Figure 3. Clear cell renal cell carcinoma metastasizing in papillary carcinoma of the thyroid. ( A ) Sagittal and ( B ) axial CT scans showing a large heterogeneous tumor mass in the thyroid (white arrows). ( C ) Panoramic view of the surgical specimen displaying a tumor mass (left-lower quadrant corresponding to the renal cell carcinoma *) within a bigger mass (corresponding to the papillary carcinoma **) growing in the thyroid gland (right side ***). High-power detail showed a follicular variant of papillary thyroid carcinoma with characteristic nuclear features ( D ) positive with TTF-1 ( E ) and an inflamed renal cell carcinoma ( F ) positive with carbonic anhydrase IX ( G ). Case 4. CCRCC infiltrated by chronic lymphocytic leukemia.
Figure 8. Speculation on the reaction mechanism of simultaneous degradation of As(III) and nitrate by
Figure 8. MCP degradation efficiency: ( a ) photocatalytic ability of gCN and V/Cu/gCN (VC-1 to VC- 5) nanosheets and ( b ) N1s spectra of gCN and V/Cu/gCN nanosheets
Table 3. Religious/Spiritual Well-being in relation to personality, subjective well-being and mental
* * *
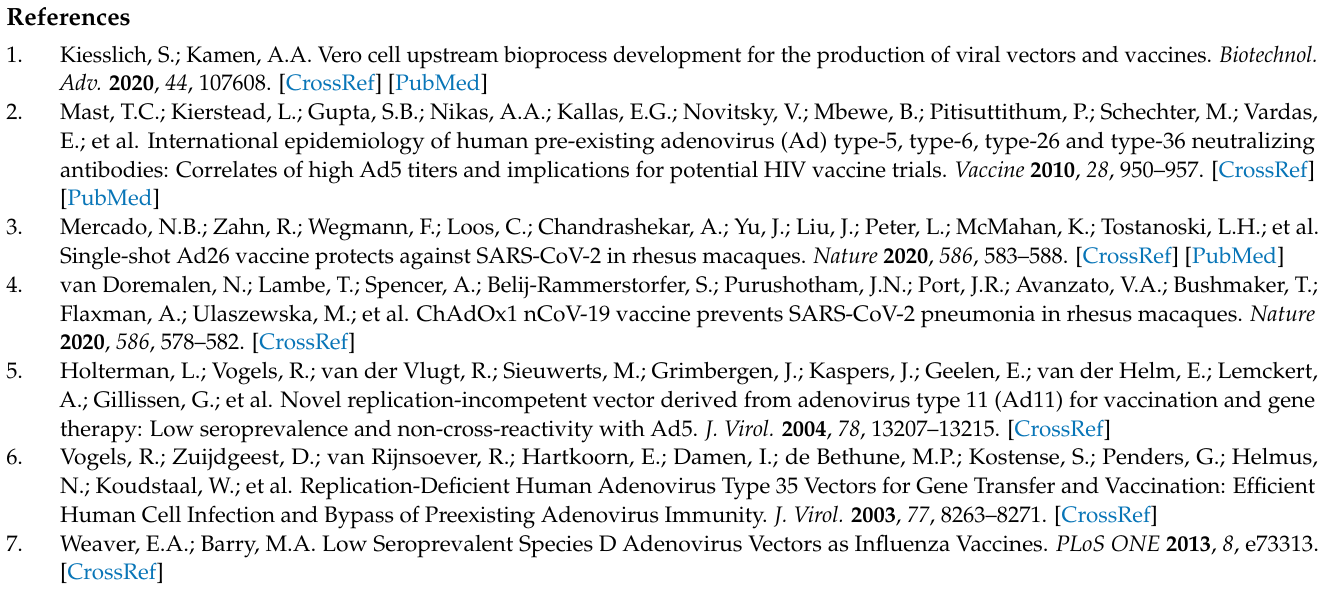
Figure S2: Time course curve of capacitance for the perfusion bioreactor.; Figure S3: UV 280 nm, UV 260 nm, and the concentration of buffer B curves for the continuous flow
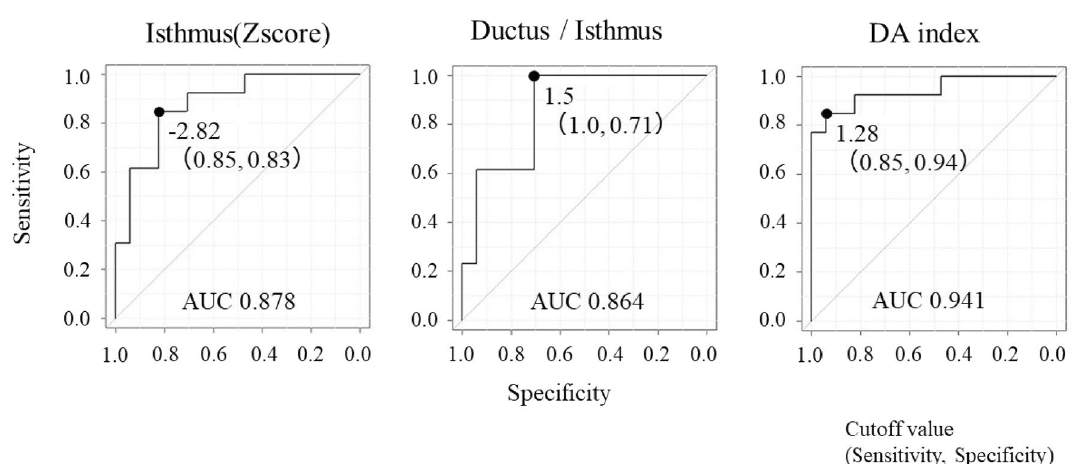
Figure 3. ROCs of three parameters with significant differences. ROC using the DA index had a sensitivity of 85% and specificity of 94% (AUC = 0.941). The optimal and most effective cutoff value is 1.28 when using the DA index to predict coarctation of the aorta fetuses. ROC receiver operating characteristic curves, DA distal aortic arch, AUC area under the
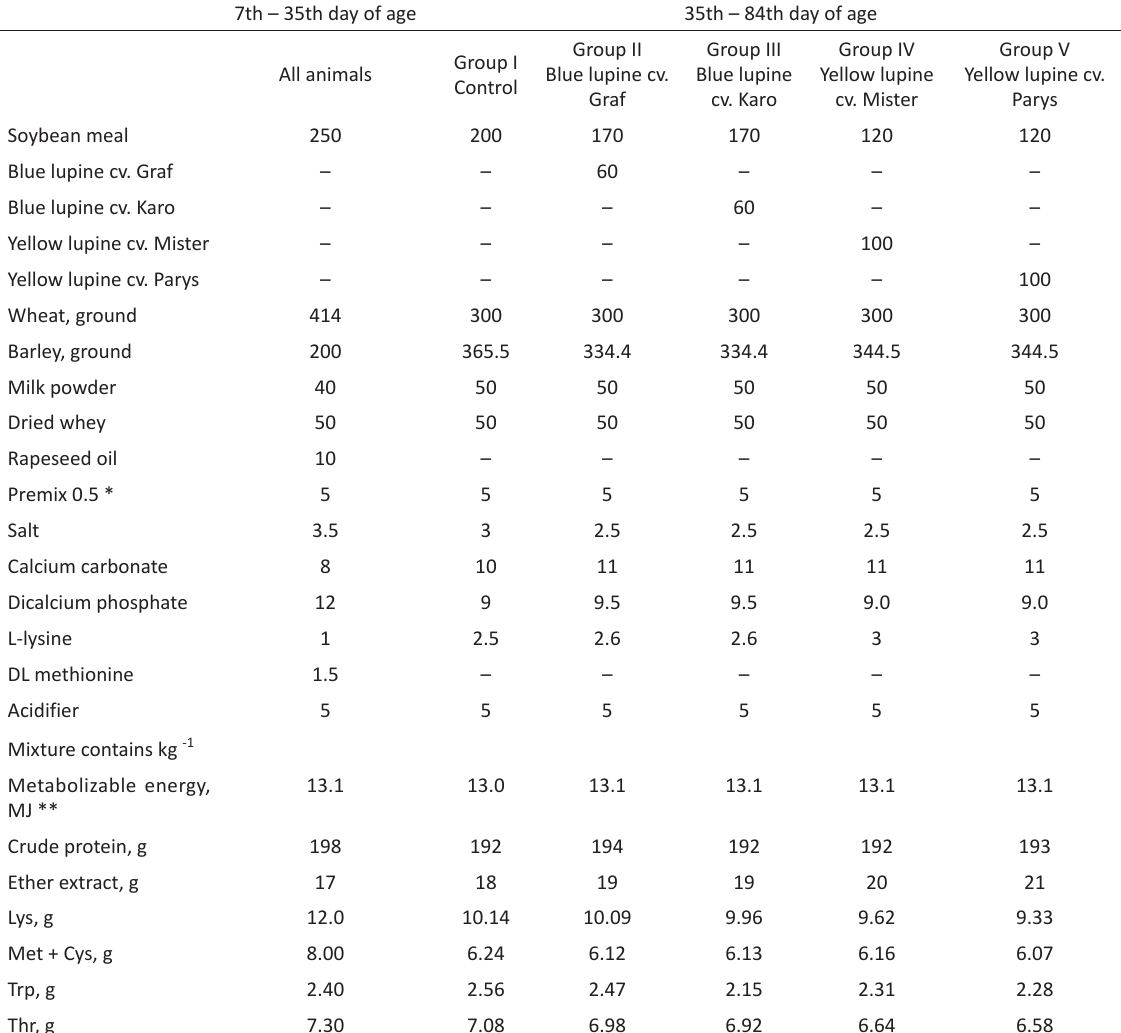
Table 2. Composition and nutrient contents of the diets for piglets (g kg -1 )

#### WORK TO COMPLETE:
With the first line being the one containing "Figure 3. Clear" and the last line the one containing "Figure 8. MCP", transcribe exactly the lines above that fall in that range.

#### ANSWER BOX:
Figure 3. Clear cell renal cell carcinoma metastasizing in papillary carcinoma of the thyroid. ( A ) Sagittal and ( B ) axial CT scans showing a large heterogeneous tumor mass in the thyroid (white arrows). ( C ) Panoramic view of the surgical specimen displaying a tumor mass (left-lower quadrant corresponding to the renal cell carcinoma *) within a bigger mass (corresponding to the papillary carcinoma **) growing in the thyroid gland (right side ***). High-power detail showed a follicular variant of papillary thyroid carcinoma with characteristic nuclear features ( D ) positive with TTF-1 ( E ) and an inflamed renal cell carcinoma ( F ) positive with carbonic anhydrase IX ( G ). Case 4. CCRCC infiltrated by chronic lymphocytic leukemia.
Figure 8. Speculation on the reaction mechanism of simultaneous degradation of As(III) and nitrate by
Figure 8. MCP degradation efficiency: ( a ) photocatalytic ability of gCN and V/Cu/gCN (VC-1 to VC- 5) nanosheets and ( b ) N1s spectra of gCN and V/Cu/gCN nanosheets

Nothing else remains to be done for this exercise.